Arthur O’Connell (upper left), Eileen Heckart and Ralph Meeker in Picnic (1953)
Indeed, the female characters Inge created for Picnic are what makes it sing. Yes, the intrusion of a wild man into the proceedings, a drifter with no manners or even decency, brings the necessary drama to the proceedings, but it is the women who are by far more interesting than the men. The play received excellent reviews with Brooks Atkinson in the New York Times eloquently stating its strength: “Since Mr. Inge can write comedy as well as drama, the first stirrings among the girls and women are amusing. But Picnic is a deadly serious play. Before it is over, the vagrant with the loud mouth and the unsavory past has altered the whole landscape. Whatever was unreal in the first scene is brutally real in the last act. Forces get loose that no one will ever again put under control.”

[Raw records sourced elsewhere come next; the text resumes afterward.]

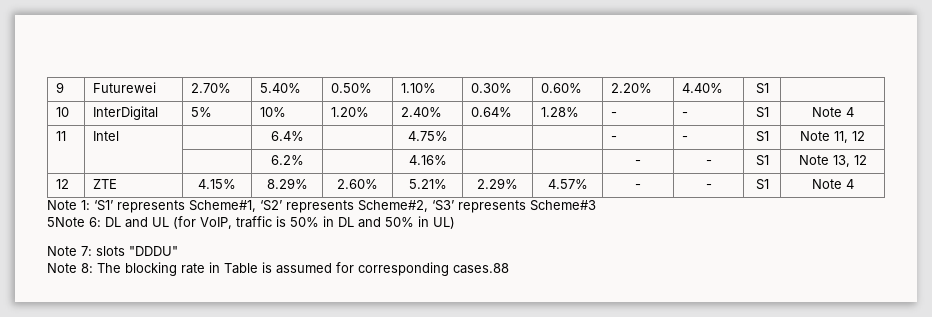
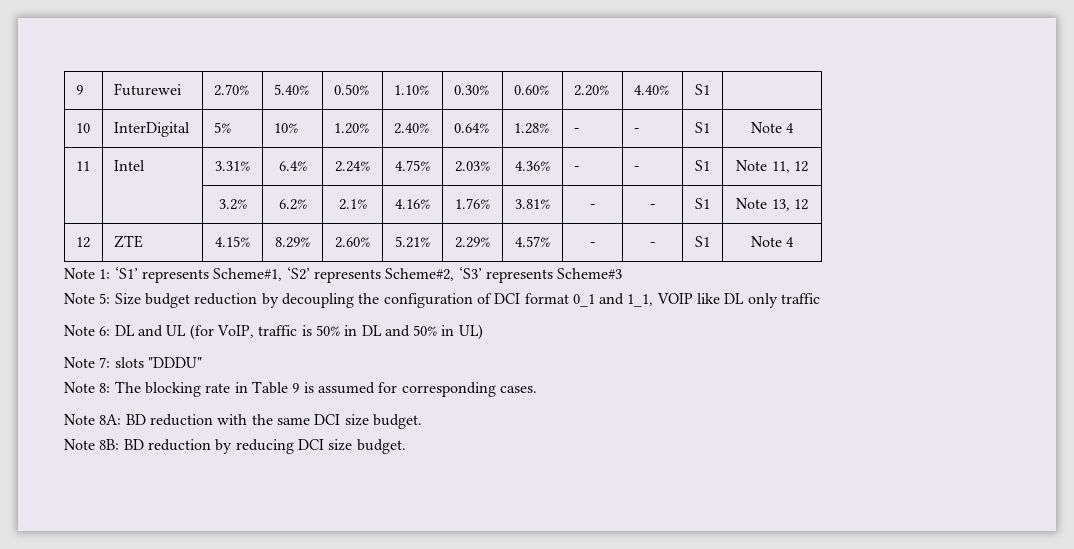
(119, 136) none -> [215,161,250,171] 3.31%
(304, 136) none -> [335,161,370,172] 2.24%
(448, 136) | -> [455,161,490,172] [515,161,550,171] 2.03% | 4.36%
(865, 136) none -> [218,199,247,210] 3.2%
(304, 160) none -> [338,199,367,210] 2.1%
(447, 160) | -> [455,198,490,209] [515,199,550,209] 1.76% | 3.81%
[47,217,85,227] 5Note -> [64,293,821,308] [64,325,95,336] Note 5: Size budget reduction by decoupling the configuration of DCI format 0_1 and 1_1, VOIP like DL only traffic // Note
(258, 268) none -> [292,383,300,393] 9
[453,263,509,274] cases.88 -> [499,386,537,393] [64,414,422,429] [64,439,406,454] cases. // Note 8A: BD reduction with the same DCI size budget. // Note 8B: BD reduction by reducing DCI size budget.

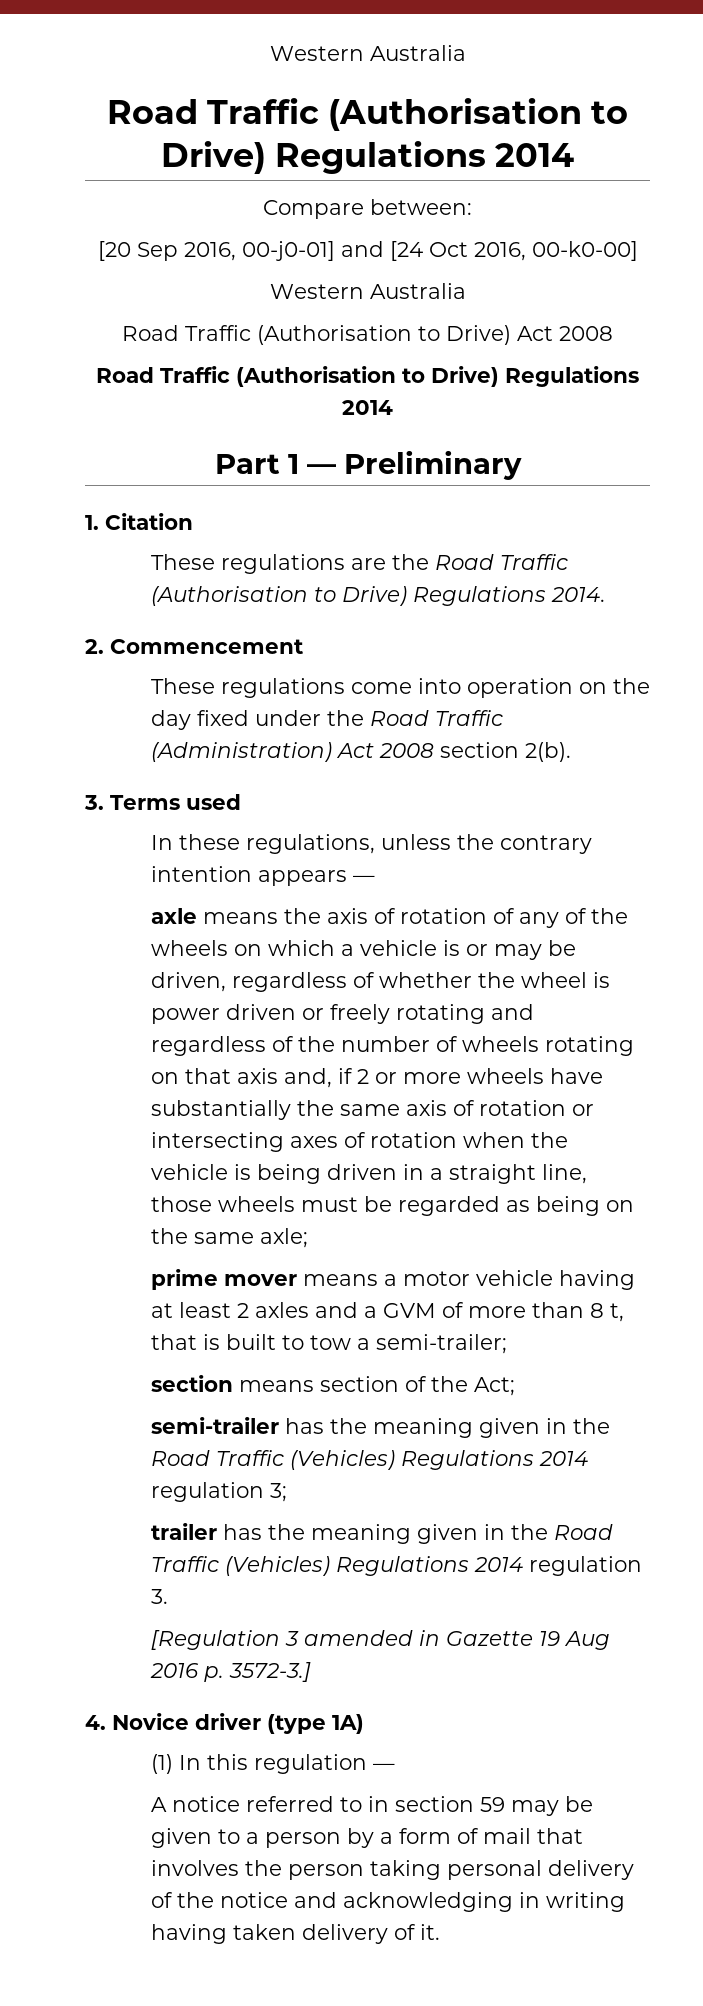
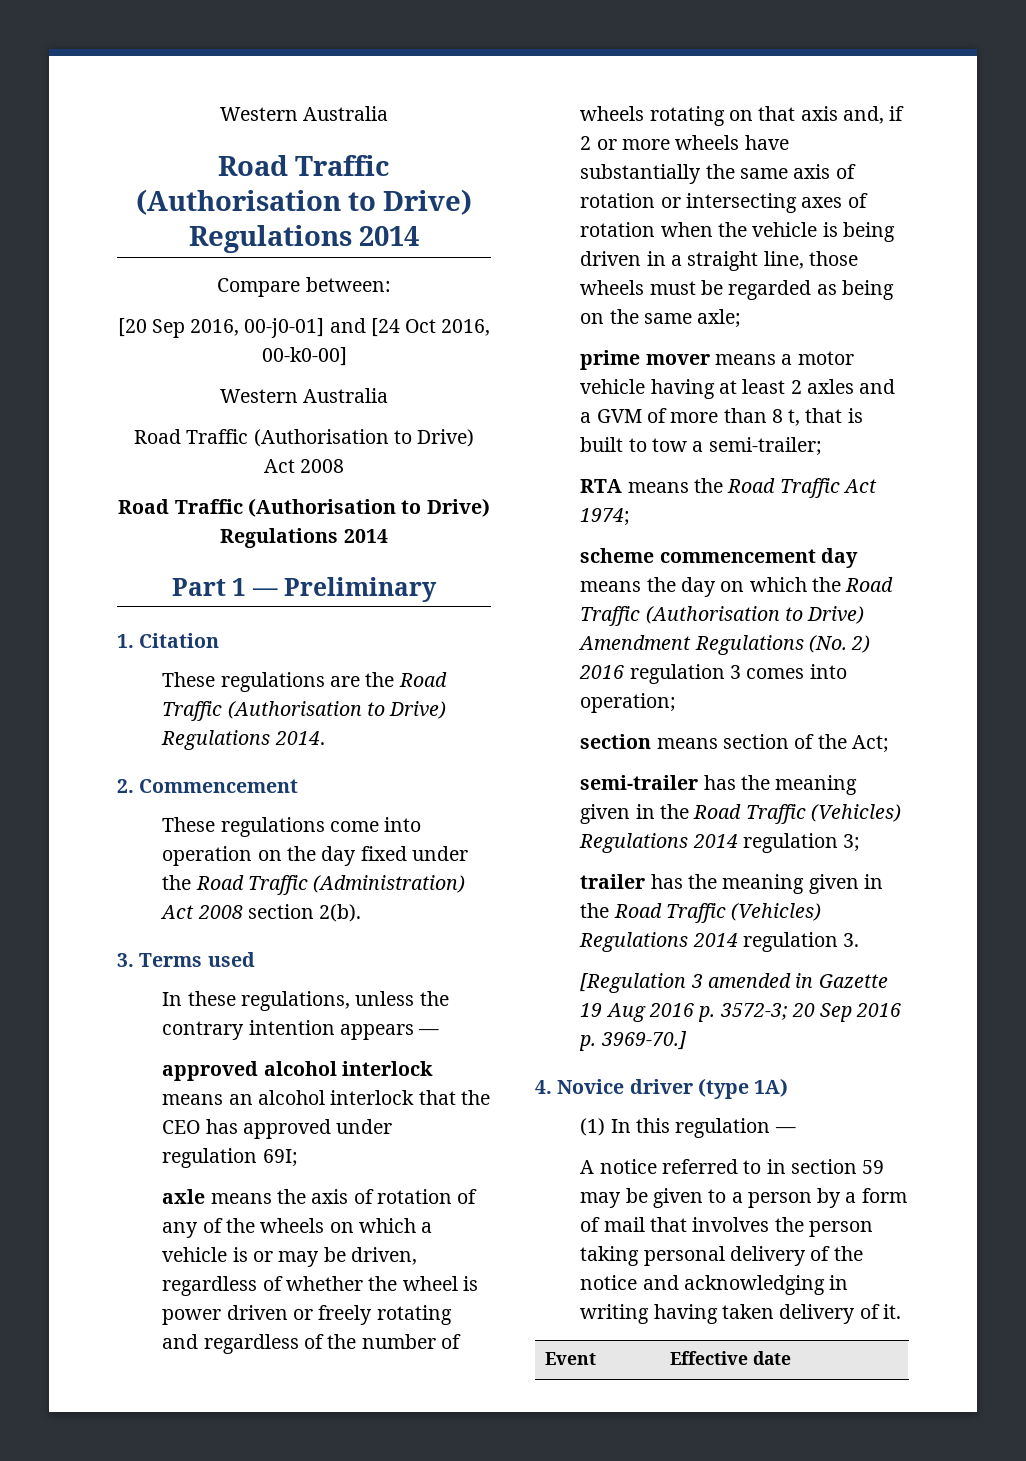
(375, 878) none -> [162,1061,433,1081] [162,1090,490,1105] [162,1119,393,1139] [162,1148,298,1168] // approved alcohol interlock means an alcohol interlock that the CEO has approved under regulation 69I;
(507, 1344) none -> [580,478,877,498] [580,508,631,526] [580,548,858,568] [580,577,894,597] [580,606,865,626] [578,635,871,655] [579,664,847,684] [580,693,677,713] // RTA means the Road Traffic Act 1974; // scheme commencement day means the day on which the Road Traffic (Authorisation to Drive) Amendment Regulations (No. 2) 2016 regulation 3 comes into operation;
[228,1662,311,1682] 3572-3.] -> [719,1003,902,1022] [579,1031,687,1051] 3572-3; 20 Sep 2016 p. 3969-70.]
(440, 1932) none -> [545,1352,597,1365] [670,1351,792,1365] // Event | Effective date

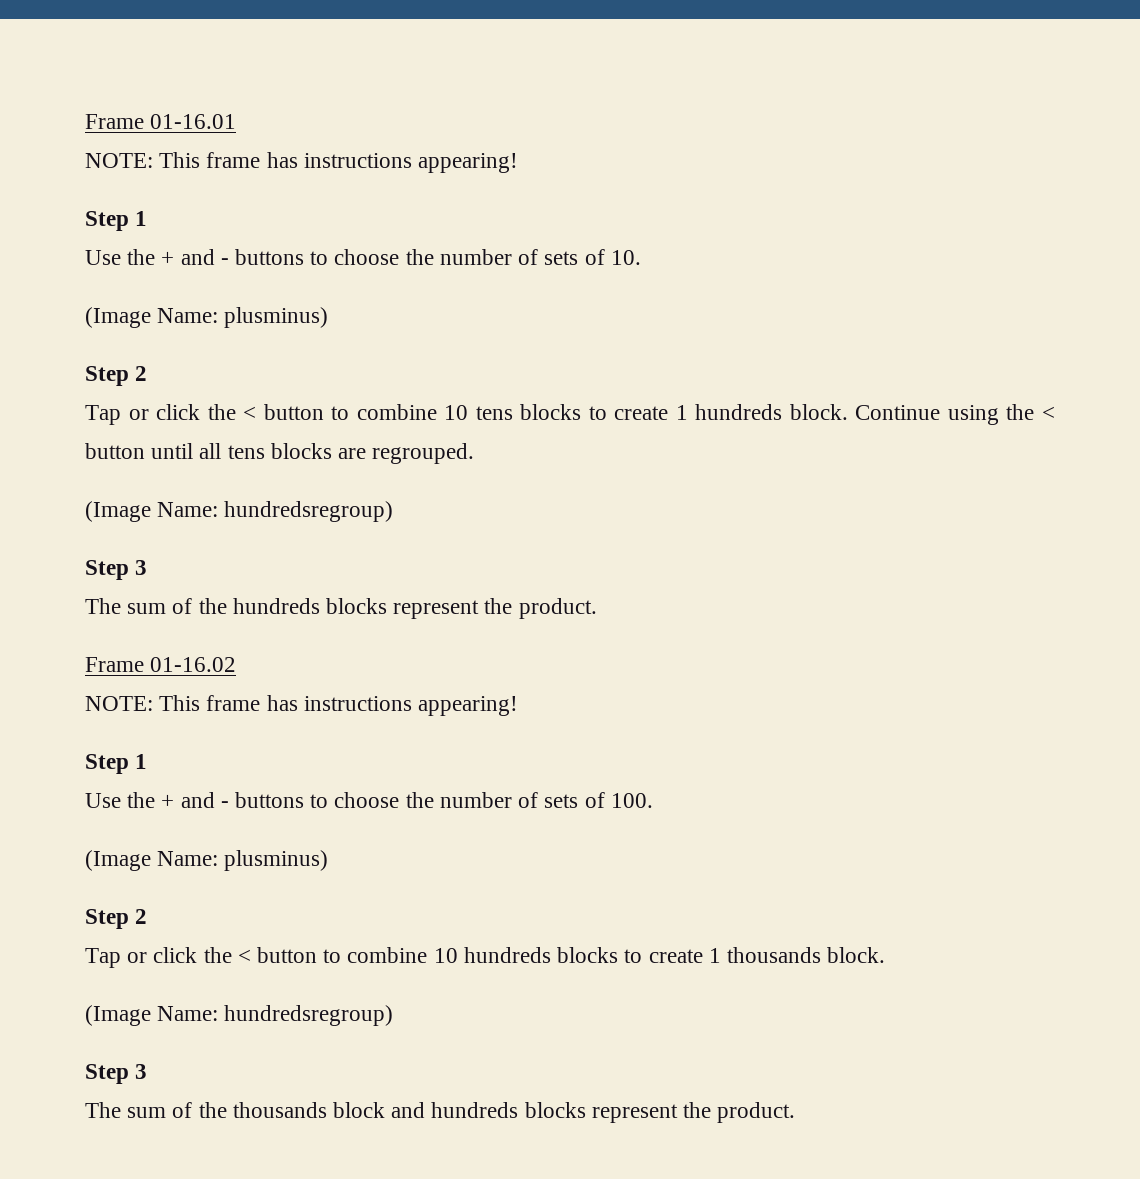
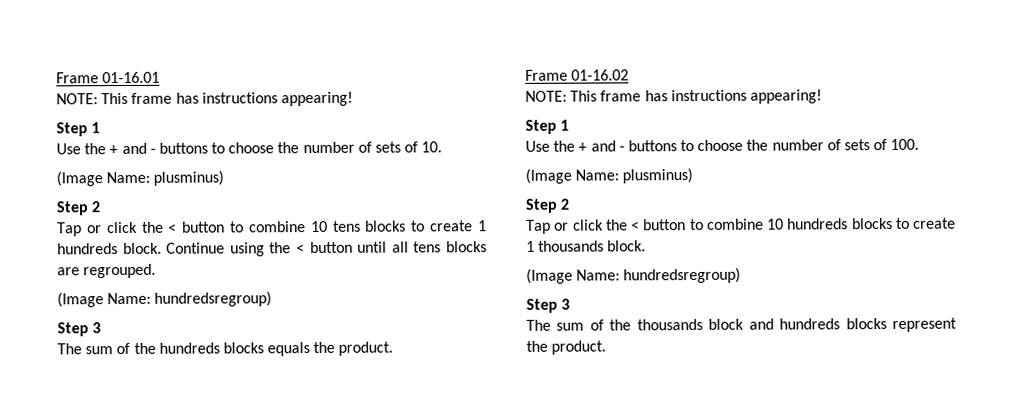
[393,600,480,619] represent -> [267,342,311,357] equals

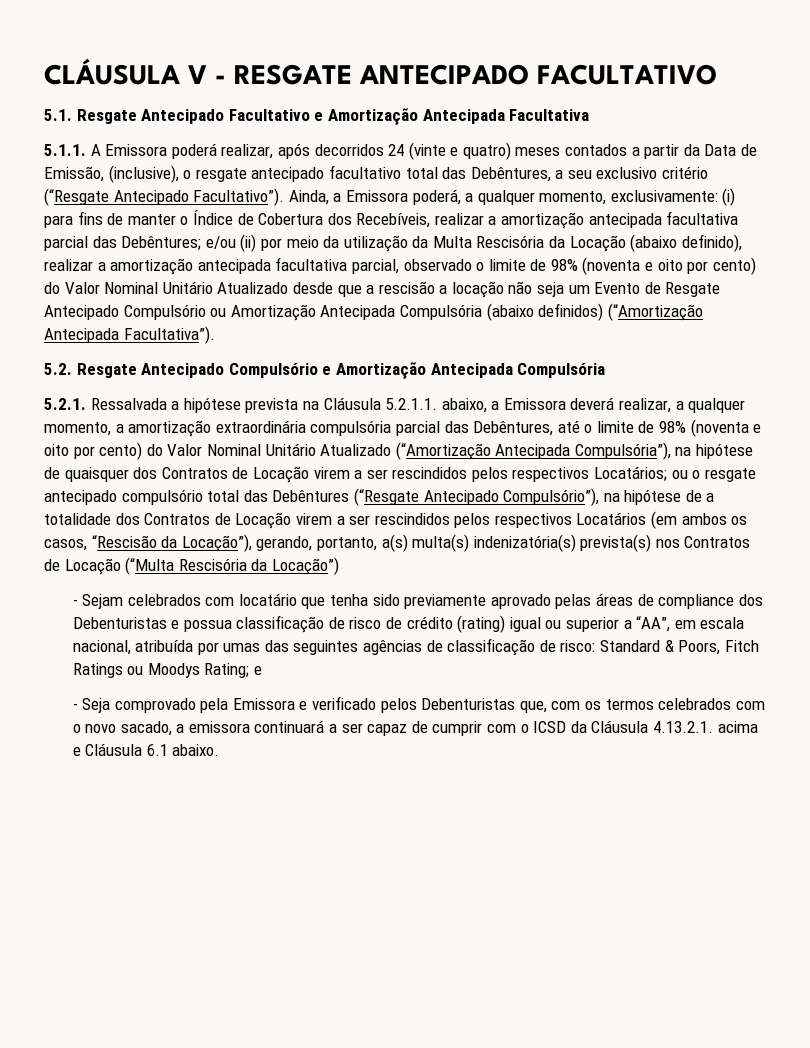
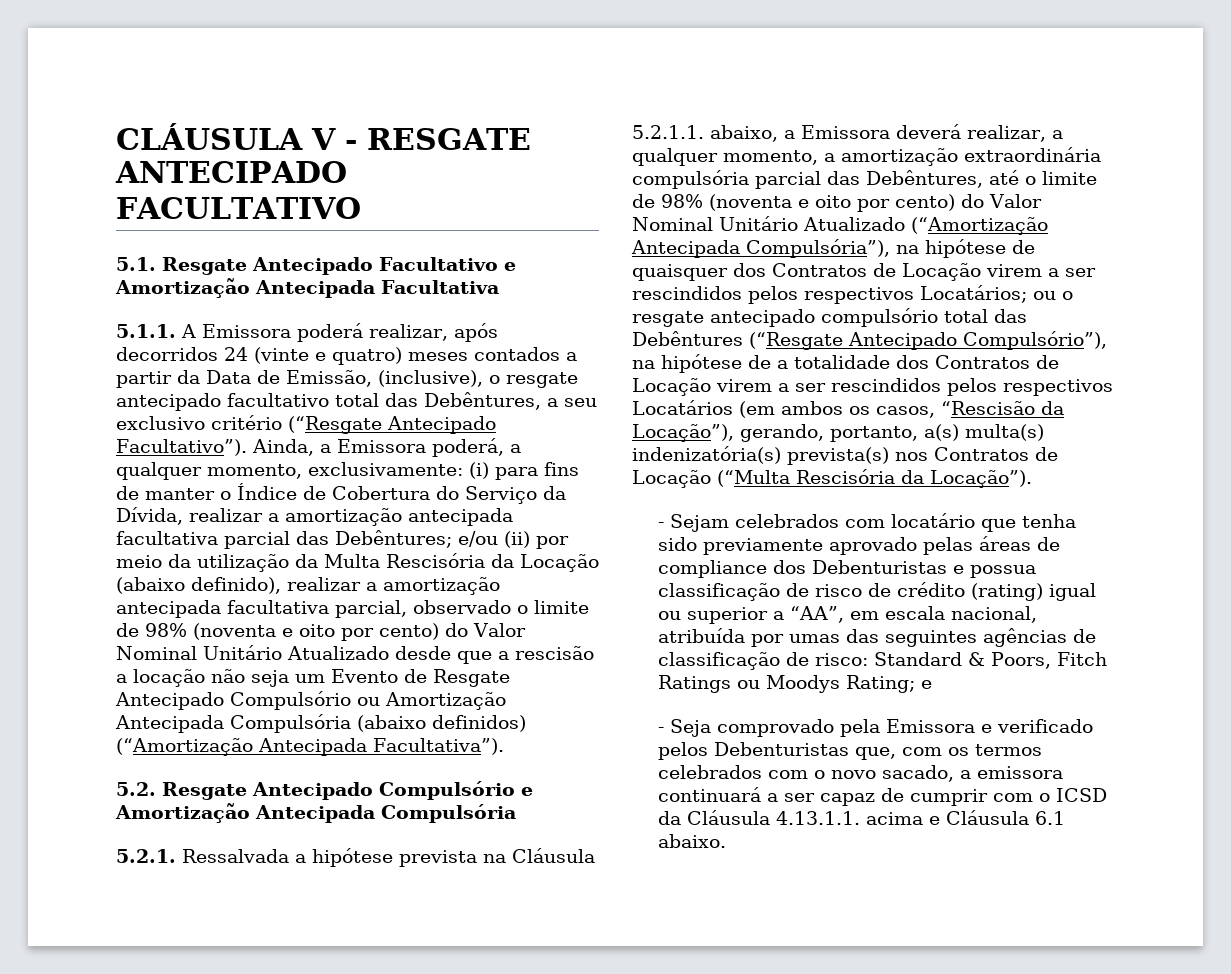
[327,213,431,228] dos Recebíveis, -> [436,486,566,504] [116,507,183,525] do Serviço da Dívida,
[271,557,339,575] Locação”) -> [930,470,1032,488] Locação”).
[652,721,713,733] 4.13.2.1. -> [775,811,860,825] 4.13.1.1.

In addition to these two plays, Inge would have two more hits in the fifties: Bus Stop and The Dark at the Top of the Stairs. It was an envious run, but a run is what it was. His next (and final) three Broadway shows all closed quickly. And though he did write the film Splendor in the Grass which won him the 1961 Academy Award for Best Original Screenplay, it was an anomaly. His follow-up was another original screenplay, All Fall Down, which is a good movie, but did not do much box office. After that, it was downhill; rewriting the poorly received Broadway production of his A Loss of Roses, it was lackluster as a film in spite of its more provocative title, The Stripper. And 1965's Bus Riley’s Back in Town, a vehicle for the red-hot Ann-Margret, is best not mentioned at all (though I’m mentioning it).
“By Walter Gage,” Inge’s real name, used to disassociate himself from the finished product.
Of Inge’s Broadway career, theatre historian Ethan Mordden has written somewhat condescendingly that “without the poetry of Williams or the moral ratiocination of Miler, Inge made that brand-name duo a triumvirate for a while with a little craft and a little flamboyance.” Perhaps true, but then again, it is no small feat for Inge to have had four hit Broadway shows between 1950 and 1957, creating rich and indelible characters for some of the best actors of the 50s: Kim Stanley, Paul Newman, Eileen Heckart, Elaine Stritch and Pat Hingle.
No billing in this early ad for Paul Newman, who made his Broadway debut in “Picnic.”
Sadly, beset with failures that plagued him, Inge committed suicide in Los Angeles on June 10, 1973, just five weeks after his 60th birthday. But he is in no way forgotten, particularly by way of the Inge Theatre Festival, held every year in Independence, which is a worthy testament to his legacy.